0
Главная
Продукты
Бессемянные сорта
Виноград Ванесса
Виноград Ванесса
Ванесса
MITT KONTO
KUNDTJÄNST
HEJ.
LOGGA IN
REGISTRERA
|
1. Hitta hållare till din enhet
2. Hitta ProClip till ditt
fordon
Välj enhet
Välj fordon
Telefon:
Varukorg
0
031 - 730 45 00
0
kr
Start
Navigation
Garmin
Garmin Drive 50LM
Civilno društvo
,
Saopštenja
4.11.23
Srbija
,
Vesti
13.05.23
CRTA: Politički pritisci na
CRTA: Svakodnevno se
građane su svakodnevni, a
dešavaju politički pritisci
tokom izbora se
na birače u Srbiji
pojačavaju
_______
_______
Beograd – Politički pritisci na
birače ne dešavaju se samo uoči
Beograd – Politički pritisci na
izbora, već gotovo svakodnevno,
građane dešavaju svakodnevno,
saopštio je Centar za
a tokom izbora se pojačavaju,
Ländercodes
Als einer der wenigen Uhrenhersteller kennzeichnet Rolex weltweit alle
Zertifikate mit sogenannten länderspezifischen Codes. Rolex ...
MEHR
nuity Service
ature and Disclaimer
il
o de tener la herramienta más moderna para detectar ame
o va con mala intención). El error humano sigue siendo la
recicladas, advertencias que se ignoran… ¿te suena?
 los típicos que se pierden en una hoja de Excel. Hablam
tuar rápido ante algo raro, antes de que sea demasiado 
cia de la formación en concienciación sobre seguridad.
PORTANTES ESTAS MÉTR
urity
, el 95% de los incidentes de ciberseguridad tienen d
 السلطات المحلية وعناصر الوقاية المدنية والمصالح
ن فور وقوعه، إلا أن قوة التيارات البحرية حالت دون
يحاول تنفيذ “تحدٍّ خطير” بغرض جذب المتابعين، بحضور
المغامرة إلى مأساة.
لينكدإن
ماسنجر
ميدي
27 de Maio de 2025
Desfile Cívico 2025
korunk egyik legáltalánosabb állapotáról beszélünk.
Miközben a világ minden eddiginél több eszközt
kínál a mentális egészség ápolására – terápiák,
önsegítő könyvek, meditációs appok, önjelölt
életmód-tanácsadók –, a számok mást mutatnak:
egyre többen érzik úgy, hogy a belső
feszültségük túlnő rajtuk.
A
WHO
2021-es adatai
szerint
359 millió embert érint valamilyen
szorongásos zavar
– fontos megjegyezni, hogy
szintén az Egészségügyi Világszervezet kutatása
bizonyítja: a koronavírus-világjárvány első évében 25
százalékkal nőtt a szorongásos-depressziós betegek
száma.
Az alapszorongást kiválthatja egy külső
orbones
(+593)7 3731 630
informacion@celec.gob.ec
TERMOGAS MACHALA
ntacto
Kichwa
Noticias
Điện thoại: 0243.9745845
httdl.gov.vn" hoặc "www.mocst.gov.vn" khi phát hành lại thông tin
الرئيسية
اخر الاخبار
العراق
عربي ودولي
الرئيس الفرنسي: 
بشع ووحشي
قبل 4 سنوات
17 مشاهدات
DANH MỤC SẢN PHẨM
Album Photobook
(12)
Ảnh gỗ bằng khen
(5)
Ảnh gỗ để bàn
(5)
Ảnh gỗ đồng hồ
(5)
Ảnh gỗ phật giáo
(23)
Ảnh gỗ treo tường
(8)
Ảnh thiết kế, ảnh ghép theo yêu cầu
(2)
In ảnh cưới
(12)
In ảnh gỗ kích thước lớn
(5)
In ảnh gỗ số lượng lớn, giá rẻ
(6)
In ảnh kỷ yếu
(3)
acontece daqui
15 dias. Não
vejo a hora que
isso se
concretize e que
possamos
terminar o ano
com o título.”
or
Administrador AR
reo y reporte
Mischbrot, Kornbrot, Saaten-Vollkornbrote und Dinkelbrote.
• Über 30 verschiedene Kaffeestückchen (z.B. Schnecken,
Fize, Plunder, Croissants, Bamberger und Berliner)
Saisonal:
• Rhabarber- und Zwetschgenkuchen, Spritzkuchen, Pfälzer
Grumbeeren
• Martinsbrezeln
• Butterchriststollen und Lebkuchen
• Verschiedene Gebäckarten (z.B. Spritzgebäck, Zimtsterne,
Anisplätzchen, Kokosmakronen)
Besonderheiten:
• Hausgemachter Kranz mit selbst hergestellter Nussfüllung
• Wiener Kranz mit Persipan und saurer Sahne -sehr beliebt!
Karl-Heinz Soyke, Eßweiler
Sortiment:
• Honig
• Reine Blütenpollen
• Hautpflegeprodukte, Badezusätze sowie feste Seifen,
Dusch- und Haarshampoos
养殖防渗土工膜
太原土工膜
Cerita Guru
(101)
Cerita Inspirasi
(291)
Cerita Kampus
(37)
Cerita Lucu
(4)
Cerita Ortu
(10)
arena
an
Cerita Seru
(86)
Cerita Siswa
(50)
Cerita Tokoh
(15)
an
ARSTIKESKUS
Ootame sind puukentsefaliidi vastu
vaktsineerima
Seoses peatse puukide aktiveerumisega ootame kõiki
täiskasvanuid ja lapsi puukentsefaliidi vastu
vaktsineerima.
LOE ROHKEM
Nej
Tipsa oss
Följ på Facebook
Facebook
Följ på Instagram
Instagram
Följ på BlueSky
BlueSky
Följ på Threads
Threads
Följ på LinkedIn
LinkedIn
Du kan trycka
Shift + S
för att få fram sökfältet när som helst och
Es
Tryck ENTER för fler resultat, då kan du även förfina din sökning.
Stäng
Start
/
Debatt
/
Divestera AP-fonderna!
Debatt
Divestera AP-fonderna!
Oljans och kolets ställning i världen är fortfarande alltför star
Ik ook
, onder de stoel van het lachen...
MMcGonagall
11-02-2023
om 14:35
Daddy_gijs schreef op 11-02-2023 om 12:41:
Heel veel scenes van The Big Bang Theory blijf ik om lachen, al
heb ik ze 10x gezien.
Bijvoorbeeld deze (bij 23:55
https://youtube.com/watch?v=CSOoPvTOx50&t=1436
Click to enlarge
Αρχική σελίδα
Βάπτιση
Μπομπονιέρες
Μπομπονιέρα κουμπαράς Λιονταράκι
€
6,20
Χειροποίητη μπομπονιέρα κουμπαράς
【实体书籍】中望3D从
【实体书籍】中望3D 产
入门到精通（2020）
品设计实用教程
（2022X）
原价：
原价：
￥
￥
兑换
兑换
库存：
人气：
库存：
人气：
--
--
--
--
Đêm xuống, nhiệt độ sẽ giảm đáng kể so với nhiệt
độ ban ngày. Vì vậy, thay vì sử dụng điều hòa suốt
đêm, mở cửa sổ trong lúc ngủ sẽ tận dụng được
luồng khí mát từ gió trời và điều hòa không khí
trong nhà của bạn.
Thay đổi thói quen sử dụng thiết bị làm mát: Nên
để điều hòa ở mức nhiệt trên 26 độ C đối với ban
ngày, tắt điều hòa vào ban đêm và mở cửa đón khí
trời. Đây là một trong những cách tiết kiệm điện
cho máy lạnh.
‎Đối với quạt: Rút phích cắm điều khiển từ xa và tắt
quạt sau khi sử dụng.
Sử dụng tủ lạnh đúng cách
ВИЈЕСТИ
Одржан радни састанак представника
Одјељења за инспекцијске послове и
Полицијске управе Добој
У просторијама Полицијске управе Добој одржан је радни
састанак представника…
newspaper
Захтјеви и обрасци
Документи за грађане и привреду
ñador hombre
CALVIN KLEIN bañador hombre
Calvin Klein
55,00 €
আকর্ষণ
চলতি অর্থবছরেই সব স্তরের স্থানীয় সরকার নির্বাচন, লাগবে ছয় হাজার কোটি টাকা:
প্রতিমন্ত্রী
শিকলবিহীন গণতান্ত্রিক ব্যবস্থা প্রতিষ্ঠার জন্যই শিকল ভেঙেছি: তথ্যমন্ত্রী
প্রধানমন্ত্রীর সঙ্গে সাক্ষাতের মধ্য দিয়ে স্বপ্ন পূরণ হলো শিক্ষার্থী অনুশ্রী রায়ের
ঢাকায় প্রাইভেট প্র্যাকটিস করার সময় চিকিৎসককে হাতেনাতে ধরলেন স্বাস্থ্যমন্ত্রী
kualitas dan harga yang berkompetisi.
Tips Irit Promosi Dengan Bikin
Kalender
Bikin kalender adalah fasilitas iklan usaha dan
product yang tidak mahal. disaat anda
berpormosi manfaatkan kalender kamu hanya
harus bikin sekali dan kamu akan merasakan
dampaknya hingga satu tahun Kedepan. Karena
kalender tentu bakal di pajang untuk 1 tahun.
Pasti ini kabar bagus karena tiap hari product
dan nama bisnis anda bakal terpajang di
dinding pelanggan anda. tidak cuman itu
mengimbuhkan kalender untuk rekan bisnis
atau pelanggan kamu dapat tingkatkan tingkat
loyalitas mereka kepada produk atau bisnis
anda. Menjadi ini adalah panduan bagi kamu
########
Activity | How many lines of the material above contain the string "Cerita"? Reply with the number alone.

Written answer | 8